Tuesday, October 7, 2008
That's Debatable: The Second Presidential Debate
Another big debate tonight for the candidates running for president of the United States and this one is just as important as the first. Things are especially urgent for Republican nominee John McCain who didn’t come across well in the first debate and who’s numbers have been dropping along with the stock market ever since. In the last few weeks, we’ve seen polls turn as quickly as a quarter horse in a rodeo, so for Barak Obama the debate also has significance. As Americans know, it is the vote in each state that counts, not the public opinion polls.
Reporter Liz Sidoti says that Barak Obama has an opportunity tonight to: “… Show some emotion and seal the deal with voters still struggling to see him as president.” If I were coaching him, I’d use the admonition an old news director of mine used to direct at one talented but slow-moving anchor: “Energy! Energy! Energy!” Obama has a tendency to look like Perry Como, as if he’s singing his song while dozing. In the case of John McCain, Sidoti’s analysis is, “When he’s on his game, McCain is witty and charming … when he’s off, McCain can come across cranky, surly and prone to gaffes.” America is not going to elect a grumpy old man. Those guys are only funny in the movies.
For my part I would like to see one or both of the candidates honestly repudiate the truly reprehensible behavior we’ve seen from banking and investment CEOs in the past few years. Honest outrage, that’s what I’m looking for. I’m speaking, for example, of men such as Richard Fuld, the former CEO of Lehman Brothers, who testified before Congress yesterday. Since the year 2000, Fuld has taken home more than $484 million dollars in compensation, and now his company is bankrupt. How can that be possible, not to mention legal for a firm charged with investing the money of others? I don’t want to hear any more promises tonight about the things my government is going to give me. What the government appears to have given us lately is what’s politely known as the shaft. The one I’m going to root for is the one who shows the most understanding of that and the greatest inclination to make that impossible in the future.
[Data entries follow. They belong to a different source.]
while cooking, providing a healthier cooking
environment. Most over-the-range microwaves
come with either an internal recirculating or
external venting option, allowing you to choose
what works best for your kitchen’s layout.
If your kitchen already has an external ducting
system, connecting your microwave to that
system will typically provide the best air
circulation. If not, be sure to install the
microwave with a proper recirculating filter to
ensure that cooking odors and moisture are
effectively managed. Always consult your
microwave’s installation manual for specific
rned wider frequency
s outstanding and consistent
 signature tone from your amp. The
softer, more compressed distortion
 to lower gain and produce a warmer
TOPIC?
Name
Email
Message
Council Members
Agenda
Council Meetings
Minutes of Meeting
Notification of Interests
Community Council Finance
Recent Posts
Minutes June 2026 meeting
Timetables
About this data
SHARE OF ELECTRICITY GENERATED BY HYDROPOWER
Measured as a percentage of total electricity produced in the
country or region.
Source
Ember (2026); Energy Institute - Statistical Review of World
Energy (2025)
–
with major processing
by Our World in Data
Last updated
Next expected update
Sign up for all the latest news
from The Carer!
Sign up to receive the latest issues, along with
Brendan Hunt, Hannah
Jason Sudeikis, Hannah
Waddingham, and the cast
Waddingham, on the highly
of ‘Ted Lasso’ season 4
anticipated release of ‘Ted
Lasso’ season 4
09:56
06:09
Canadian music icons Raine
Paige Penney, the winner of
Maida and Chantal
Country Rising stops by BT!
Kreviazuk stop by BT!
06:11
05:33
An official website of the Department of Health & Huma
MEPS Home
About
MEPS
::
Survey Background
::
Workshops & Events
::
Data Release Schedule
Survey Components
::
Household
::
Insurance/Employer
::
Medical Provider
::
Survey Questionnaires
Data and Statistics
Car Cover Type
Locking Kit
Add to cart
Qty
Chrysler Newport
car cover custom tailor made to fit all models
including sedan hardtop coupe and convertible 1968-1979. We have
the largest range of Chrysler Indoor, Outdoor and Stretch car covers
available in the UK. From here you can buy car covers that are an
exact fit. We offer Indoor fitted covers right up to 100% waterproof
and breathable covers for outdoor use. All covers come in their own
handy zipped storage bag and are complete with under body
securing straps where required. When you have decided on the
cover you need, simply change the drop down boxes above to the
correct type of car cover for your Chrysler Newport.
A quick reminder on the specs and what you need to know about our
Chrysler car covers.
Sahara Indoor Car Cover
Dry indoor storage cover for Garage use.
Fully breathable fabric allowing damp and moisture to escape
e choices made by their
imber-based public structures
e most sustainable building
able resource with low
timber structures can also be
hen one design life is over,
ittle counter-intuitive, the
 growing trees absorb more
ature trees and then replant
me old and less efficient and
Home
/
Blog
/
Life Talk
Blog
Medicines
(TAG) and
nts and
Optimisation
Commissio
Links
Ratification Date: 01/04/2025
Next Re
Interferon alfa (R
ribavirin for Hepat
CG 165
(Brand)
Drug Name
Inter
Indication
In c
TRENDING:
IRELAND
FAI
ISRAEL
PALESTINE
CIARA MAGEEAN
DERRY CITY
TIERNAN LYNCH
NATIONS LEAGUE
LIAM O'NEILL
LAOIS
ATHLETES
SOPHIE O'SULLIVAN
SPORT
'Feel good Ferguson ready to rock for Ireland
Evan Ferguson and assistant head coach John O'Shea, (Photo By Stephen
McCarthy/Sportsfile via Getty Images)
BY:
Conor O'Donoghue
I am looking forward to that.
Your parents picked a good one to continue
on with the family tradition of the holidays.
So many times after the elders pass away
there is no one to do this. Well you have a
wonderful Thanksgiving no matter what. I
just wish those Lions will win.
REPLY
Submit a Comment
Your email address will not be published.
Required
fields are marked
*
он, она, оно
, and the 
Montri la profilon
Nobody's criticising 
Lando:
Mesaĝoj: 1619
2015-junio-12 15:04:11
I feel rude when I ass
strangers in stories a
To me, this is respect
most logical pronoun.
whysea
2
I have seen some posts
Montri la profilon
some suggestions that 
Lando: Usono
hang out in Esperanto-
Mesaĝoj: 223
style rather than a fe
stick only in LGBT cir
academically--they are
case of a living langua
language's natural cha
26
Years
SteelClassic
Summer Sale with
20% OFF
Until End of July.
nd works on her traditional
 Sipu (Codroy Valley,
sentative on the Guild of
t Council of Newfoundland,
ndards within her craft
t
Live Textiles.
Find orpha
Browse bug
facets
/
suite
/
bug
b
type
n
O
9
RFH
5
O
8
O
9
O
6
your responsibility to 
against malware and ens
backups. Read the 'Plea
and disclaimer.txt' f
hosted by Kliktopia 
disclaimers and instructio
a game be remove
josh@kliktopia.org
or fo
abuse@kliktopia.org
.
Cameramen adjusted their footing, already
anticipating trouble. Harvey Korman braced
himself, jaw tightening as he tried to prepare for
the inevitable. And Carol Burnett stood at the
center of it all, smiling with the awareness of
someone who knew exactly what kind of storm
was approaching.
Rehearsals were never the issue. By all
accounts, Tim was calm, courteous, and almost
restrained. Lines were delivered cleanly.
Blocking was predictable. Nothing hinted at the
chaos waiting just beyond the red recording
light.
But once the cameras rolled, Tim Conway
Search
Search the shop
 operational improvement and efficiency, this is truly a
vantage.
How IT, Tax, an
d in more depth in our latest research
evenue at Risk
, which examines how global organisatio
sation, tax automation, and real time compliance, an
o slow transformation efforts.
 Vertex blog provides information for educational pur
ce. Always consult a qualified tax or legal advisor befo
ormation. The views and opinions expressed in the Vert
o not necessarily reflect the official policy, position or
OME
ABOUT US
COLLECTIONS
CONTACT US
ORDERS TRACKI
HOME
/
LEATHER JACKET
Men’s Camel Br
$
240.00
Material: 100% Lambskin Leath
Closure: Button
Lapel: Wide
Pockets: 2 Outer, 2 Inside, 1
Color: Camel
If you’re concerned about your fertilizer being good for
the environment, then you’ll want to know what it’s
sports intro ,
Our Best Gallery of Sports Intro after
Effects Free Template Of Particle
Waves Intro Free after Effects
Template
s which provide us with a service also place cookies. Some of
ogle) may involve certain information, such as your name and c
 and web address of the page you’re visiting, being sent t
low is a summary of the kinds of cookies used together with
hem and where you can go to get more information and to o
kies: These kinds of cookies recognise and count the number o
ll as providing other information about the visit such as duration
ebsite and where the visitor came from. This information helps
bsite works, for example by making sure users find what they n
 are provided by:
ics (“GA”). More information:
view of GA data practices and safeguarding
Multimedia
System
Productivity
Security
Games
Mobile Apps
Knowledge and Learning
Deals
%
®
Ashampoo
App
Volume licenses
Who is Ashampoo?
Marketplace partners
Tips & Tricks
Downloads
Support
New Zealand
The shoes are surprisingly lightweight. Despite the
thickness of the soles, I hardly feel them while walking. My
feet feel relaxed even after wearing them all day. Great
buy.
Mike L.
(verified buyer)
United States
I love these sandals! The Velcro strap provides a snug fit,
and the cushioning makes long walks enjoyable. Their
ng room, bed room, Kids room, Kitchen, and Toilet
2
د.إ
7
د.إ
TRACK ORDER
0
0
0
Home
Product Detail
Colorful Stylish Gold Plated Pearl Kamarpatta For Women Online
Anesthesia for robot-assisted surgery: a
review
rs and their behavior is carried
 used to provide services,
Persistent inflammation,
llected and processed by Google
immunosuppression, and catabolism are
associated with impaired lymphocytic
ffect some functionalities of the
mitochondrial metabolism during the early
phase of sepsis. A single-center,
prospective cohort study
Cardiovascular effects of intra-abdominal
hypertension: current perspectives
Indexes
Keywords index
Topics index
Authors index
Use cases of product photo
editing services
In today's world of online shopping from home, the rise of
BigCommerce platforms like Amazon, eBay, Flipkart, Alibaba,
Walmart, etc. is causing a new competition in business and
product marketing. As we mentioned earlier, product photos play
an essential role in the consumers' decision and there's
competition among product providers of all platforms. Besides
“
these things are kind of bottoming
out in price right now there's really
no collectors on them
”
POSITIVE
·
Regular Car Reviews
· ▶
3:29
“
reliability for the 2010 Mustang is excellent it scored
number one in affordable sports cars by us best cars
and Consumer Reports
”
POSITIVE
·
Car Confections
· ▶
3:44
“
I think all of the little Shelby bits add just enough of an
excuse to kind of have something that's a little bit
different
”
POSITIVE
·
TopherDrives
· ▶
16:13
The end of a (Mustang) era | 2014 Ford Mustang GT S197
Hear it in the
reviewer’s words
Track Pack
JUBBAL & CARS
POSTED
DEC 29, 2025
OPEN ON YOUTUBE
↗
The Associated Press says at least ten percent of the electorate remains undecided and the assumption is that these debates can sway that vote. I don’t know how much the debates help, but I know they can hurt. In the last debate I thought McCain made a pretty poor showing, and I’m inclined to like him. But when Obama spoke, McCain smiled a mean smile and when McCain himself spoke he seemed rattled and inarticulate. We don’t need to hear that McCain didn’t win any “Miss Congeniality” prizes during his years on Capitol Hill. Is that supposed to be a recommendation? John McCain needs to look at old tapes of Ronald Reagan and learn how to be charming even when he’s disagreeing with an opponent. As Winston Churchill put it; “When you have to kill a man it costs nothing to be polite.”